> **Extracted records**
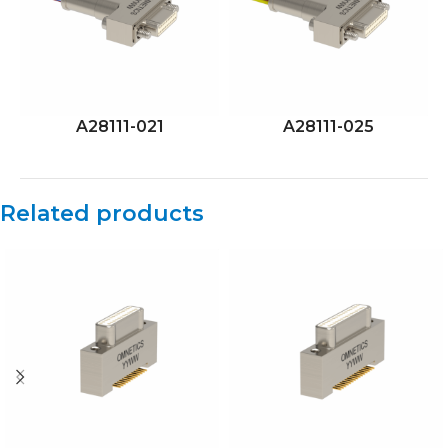
A28111-021
A28111-025
Related products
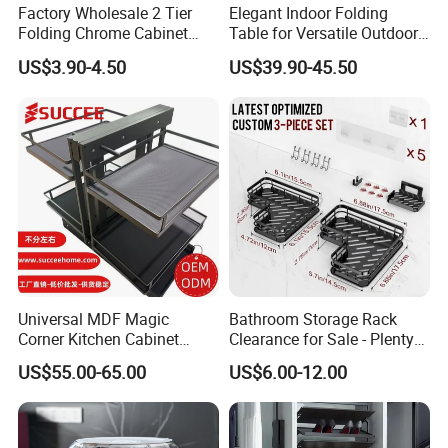
Factory Wholesale 2 Tier
Elegant Indoor Folding
Folding Chrome Cabinet
Table for Versatile Outdoor
Tableware Dryer
Use and Storage
US$3.90-4.50
US$39.90-45.50
Accessories Stainless Steel
Wire Sink Drain Plate
Storage Shelf Drying Metal
Kitchen Dish Rack
Universal MDF Magic
Bathroom Storage Rack
Corner Kitchen Cabinet
Clearance for Sale - Plenty
Storage Solution for
in Stock, Great Prices
US$55.00-65.00
US$6.00-12.00
Efficient Organization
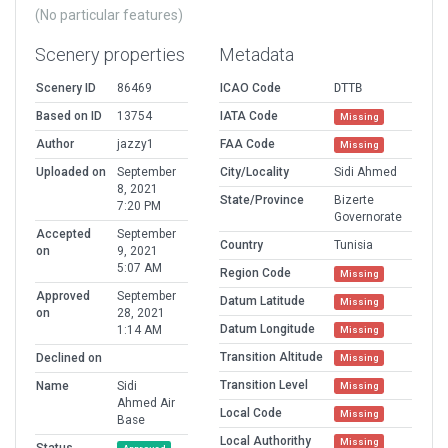
(No particular features)
Scenery properties
Metadata
Scenery ID
86469
ICAO Code
DTTB
Based on ID
13754
IATA Code
Missing
Author
jazzy1
FAA Code
Missing
Uploaded on
September
City/Locality
Sidi Ahmed
8, 2021
State/Province
Bizerte
7:20 PM
Governorate
Accepted
September
Country
Tunisia
on
9, 2021
5:07 AM
Region Code
Missing
Approved
September
Datum Latitude
Missing
on
28, 2021
Datum Longitude
1:14 AM
Missing
Transition Altitude
Declined on
Missing
Transition Level
Name
Sidi
Missing
Ahmed Air
Local Code
Missing
Base
Local Authorithy
Missing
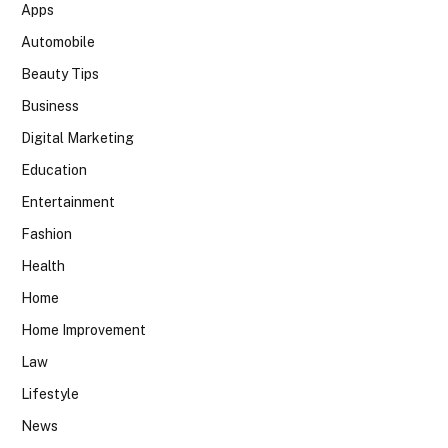
Apps
Automobile
Beauty Tips
Business
Digital Marketing
Education
Entertainment
Fashion
Health
Home
Home Improvement
Law
Lifestyle
News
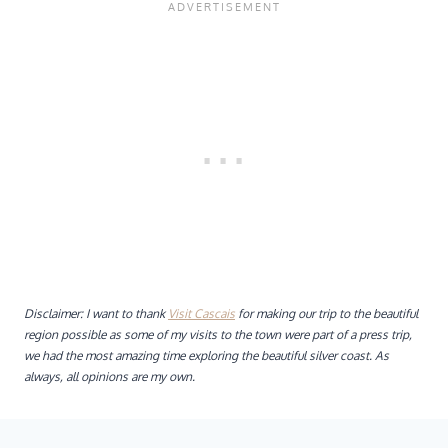
Disclaimer: I want to thank
Visit Cascais
for making our trip to the beautiful
region possible as some of my visits to the town were part of a press trip,
we had the most amazing time exploring the beautiful silver coast. As
always, all opinions are my own.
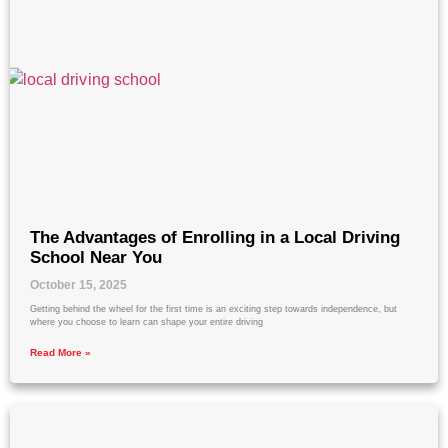
The Advantages of Enrolling in a Local Driving
School Near You
October 15, 2025
Getting behind the wheel for the first time is an exciting step towards independence, but
where you choose to learn can shape your entire driving
Read More »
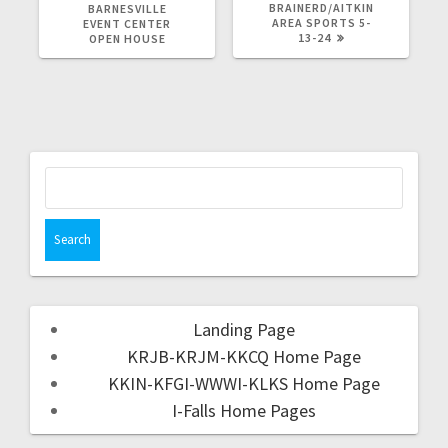
BRAINERD/AITKIN
BARNESVILLE
AREA SPORTS 5-
EVENT CENTER
13-24
OPEN HOUSE
Landing Page
KRJB-KRJM-KKCQ Home Page
KKIN-KFGI-WWWI-KLKS Home Page
I-Falls Home Pages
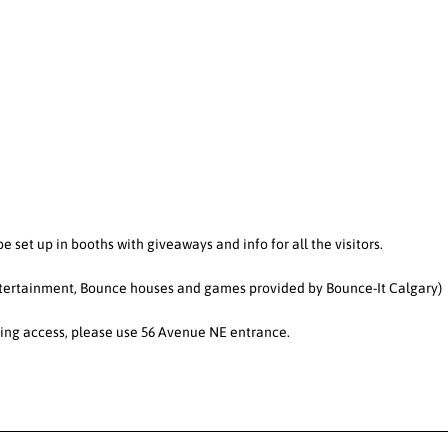
e set up in booths with giveaways and info for all the visitors.
Entertainment, Bounce houses and games provided by Bounce-It Calgary)
arking access, please use 56 Avenue NE entrance.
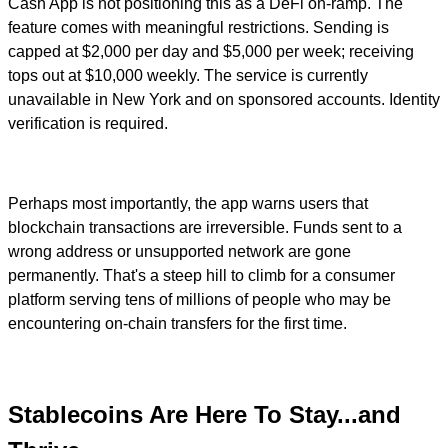
Cash App is not positioning this as a DeFi on-ramp. The
feature comes with meaningful restrictions. Sending is
capped at $2,000 per day and $5,000 per week; receiving
tops out at $10,000 weekly. The service is currently
unavailable in New York and on sponsored accounts. Identity
verification is required.
Perhaps most importantly, the app warns users that
blockchain transactions are irreversible. Funds sent to a
wrong address or unsupported network are gone
permanently. That's a steep hill to climb for a consumer
platform serving tens of millions of people who may be
encountering on-chain transfers for the first time.
Stablecoins Are Here To Stay...and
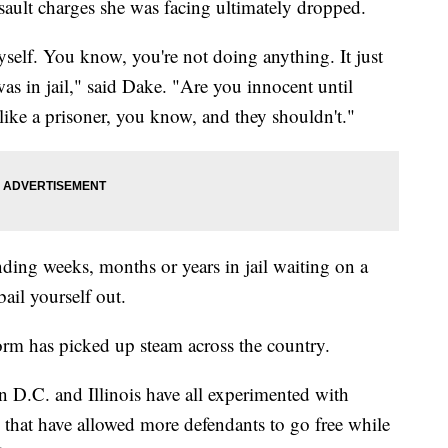
assault charges she was facing ultimately dropped.
self. You know, you're not doing anything. It just
was in jail," said Dake. "Are you innocent until
like a prisoner, you know, and they shouldn't."
ing weeks, months or years in jail waiting on a
 bail yourself out.
reform has picked up steam across the country.
D.C. and Illinois have all experimented with
that have allowed more defendants to go free while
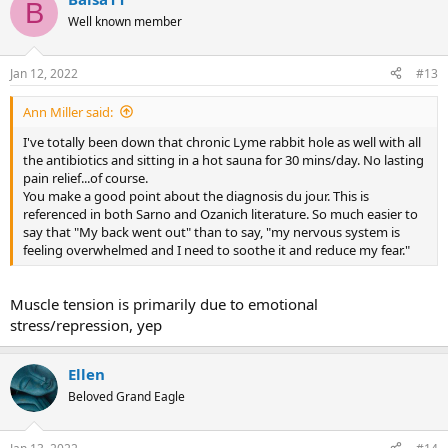
c
B
t
Well known member
i
o
n
Jan 12, 2022
#13
s
:
Ann Miller said:
I've totally been down that chronic Lyme rabbit hole as well with all
the antibiotics and sitting in a hot sauna for 30 mins/day. No lasting
pain relief...of course.
You make a good point about the diagnosis du jour. This is
referenced in both Sarno and Ozanich literature. So much easier to
say that "My back went out" than to say, "my nervous system is
feeling overwhelmed and I need to soothe it and reduce my fear."
Muscle tension is primarily due to emotional
stress/repression, yep
Ellen
Beloved Grand Eagle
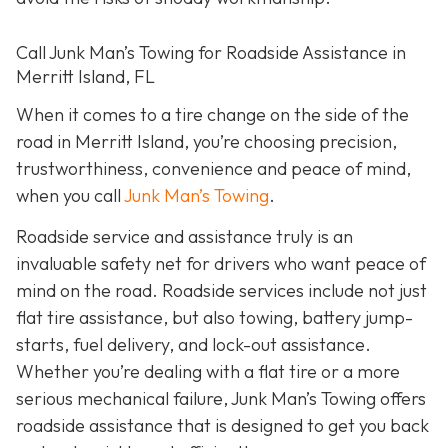
Call Junk Man’s Towing for Roadside Assistance in
Merritt Island, FL
When it comes to a tire change on the side of the
road in Merritt Island, you’re choosing precision,
trustworthiness, convenience and peace of mind,
when you call
Junk Man’s Towing
.
Roadside service and assistance truly is an
invaluable safety net for drivers who want peace of
mind on the road. Roadside services include not just
flat tire assistance, but also towing, battery jump-
starts, fuel delivery, and lock-out assistance.
Whether you’re dealing with a flat tire or a more
serious mechanical failure, Junk Man’s Towing offers
roadside assistance that is designed to get you back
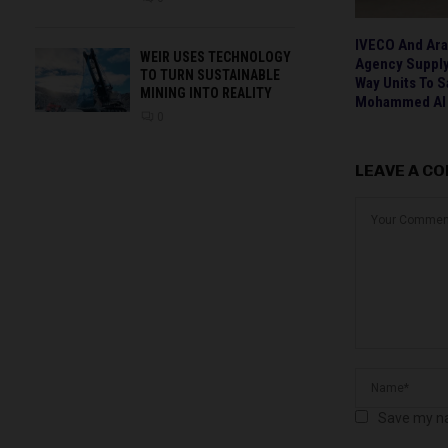
IVECO And Ara
WEIR USES TECHNOLOGY
Agency Supply
TO TURN SUSTAINABLE
Way Units To 
MINING INTO REALITY
Mohammed Al 
0
LEAVE A C
Save my na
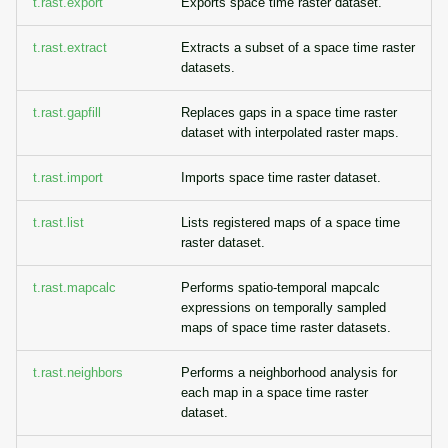
t.rast.export
Exports space time raster dataset.
t.rast.extract
Extracts a subset of a space time raster
datasets.
t.rast.gapfill
Replaces gaps in a space time raster
dataset with interpolated raster maps.
t.rast.import
Imports space time raster dataset.
t.rast.list
Lists registered maps of a space time
raster dataset.
t.rast.mapcalc
Performs spatio-temporal mapcalc
expressions on temporally sampled
maps of space time raster datasets.
t.rast.neighbors
Performs a neighborhood analysis for
each map in a space time raster
dataset.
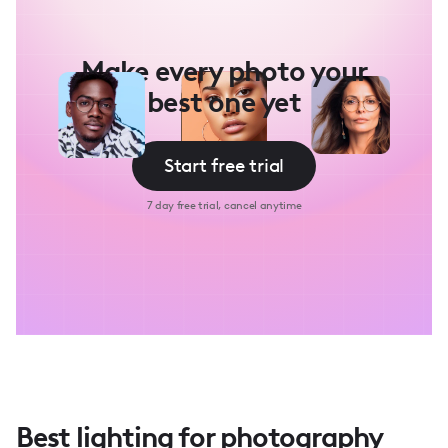
Make every photo your
best one yet
Start free trial
7 day free trial, cancel anytime
Best lighting for photography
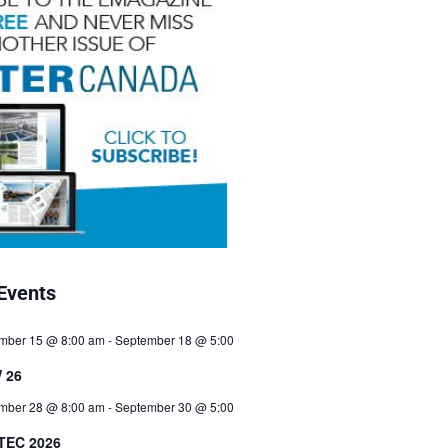
Events
mber 15 @ 8:00 am
-
September 18 @ 5:00
 26
mber 28 @ 8:00 am
-
September 30 @ 5:00
TEC 2026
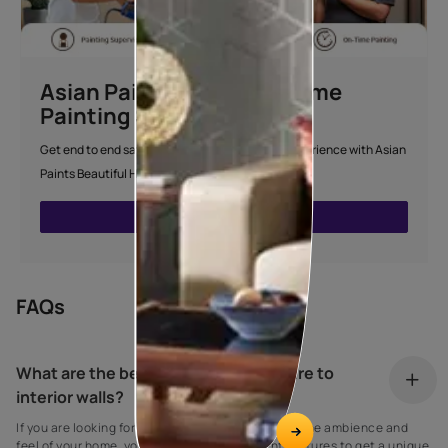
Asian Paints Beautiful Home
Painting Service
Get end to end safe and hassle-free painting experience with Asian
Paints Beautiful Home Painting Service.
ENQUIRE NOW
FAQs
What are the best ideas to add texture to
interior walls?
If you are looking for innovative ways to improve the ambience and
feel of your home, you can use many different textures to get a unique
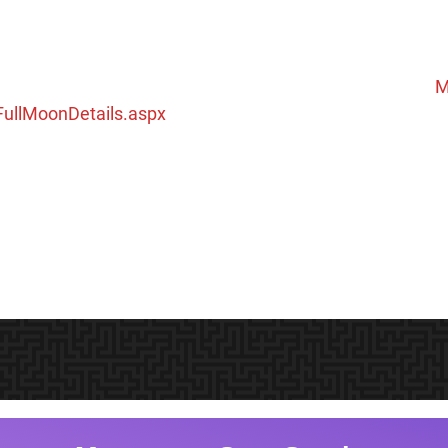
M
ullMoonDetails.aspx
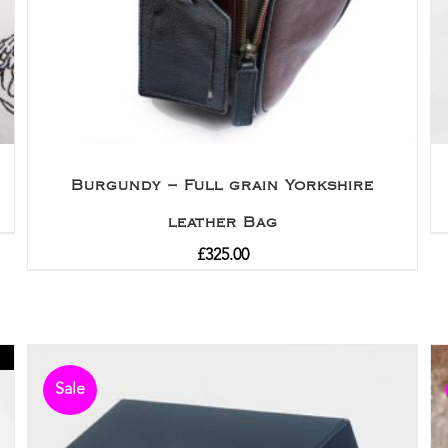
Burgundy – Full grain Yorkshire
leather Bag
£
325.00
Sale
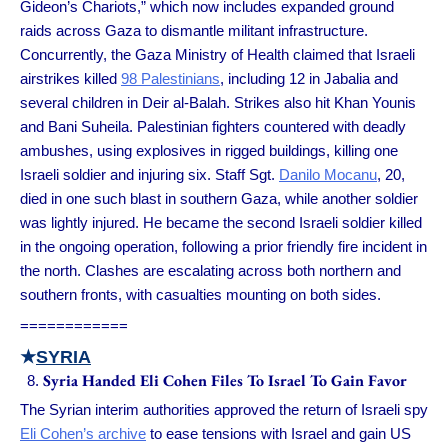
Gideon’s Chariots,” which now includes expanded ground
raids across Gaza to dismantle militant infrastructure.
Concurrently, the Gaza Ministry of Health claimed that Israeli
airstrikes killed
98 Palestinians
, including 12 in Jabalia and
several children in Deir al-Balah. Strikes also hit Khan Younis
and Bani Suheila. Palestinian fighters countered with deadly
ambushes, using explosives in rigged buildings, killing one
Israeli soldier and injuring six. Staff Sgt.
Danilo Mocanu
, 20,
died in one such blast in southern Gaza, while another soldier
was lightly injured. He became the second Israeli soldier killed
in the ongoing operation, following a prior friendly fire incident in
the north. Clashes are escalating across both northern and
southern fronts, with casualties mounting on both sides.
============
★
SYRIA
Syria Handed Eli Cohen Files To Israel To Gain Favor
The Syrian interim authorities approved the return of Israeli spy
Eli Cohen’s archive
to ease tensions with Israel and gain US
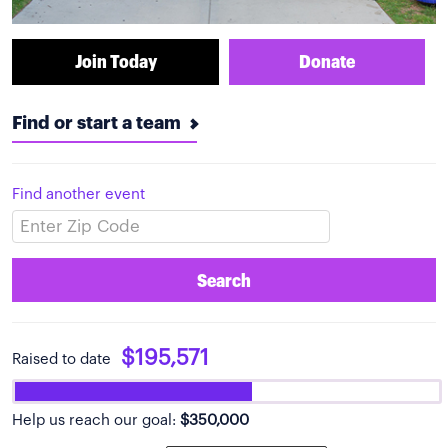
Join Today
Donate
Find or start a team
Find another event
Search
$195,571
Raised to date
Help us reach our goal:
$350,000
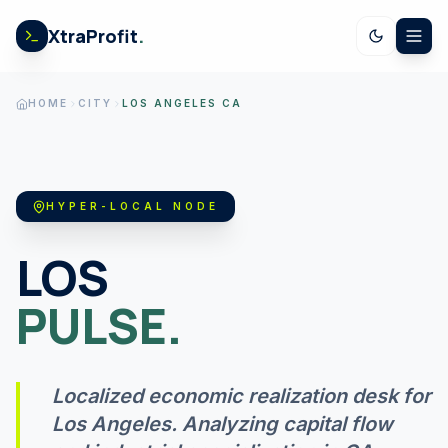
Skip to content
XtraProfit
.
CALCULATORS
HOME
CITY
LOS ANGELES CA
US SPENDING
HYPER-LOCAL NODE
STOCK EARNINGS
LOS
PULSE.
US ECONOMY
Localized economic realization desk for
GOV LEDGER
Los Angeles
. Analyzing capital flow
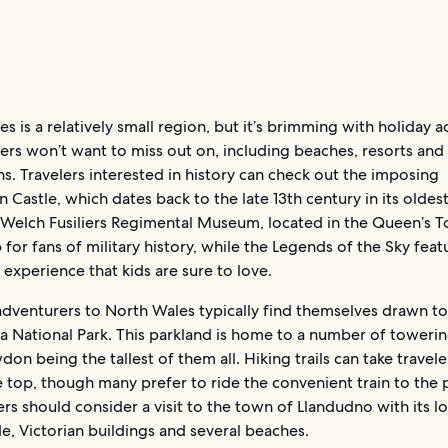
s is a relatively small region, but it’s brimming with holiday 
lers won’t want to miss out on, including beaches, resorts and
s. Travelers interested in history can check out the imposing
 Castle, which dates back to the late 13th century in its oldest
 Welch Fusiliers Regimental Museum, located in the Queen’s To
 for fans of military history, while the Legends of the Sky featu
experience that kids are sure to love.
dventurers to North Wales typically find themselves drawn to
 National Park. This parkland is home to a number of towerin
on being the tallest of them all. Hiking trails can take traveler
 top, though many prefer to ride the convenient train to the 
rs should consider a visit to the town of Llandudno with its l
, Victorian buildings and several beaches.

> **EXERCISE DETAILS**
Each line above that has the word "most" should be copied.

> **ANSWER BOX**
we had the most amazing time exploring the beautiful silver coast. As
Perhaps most importantly, the app warns users that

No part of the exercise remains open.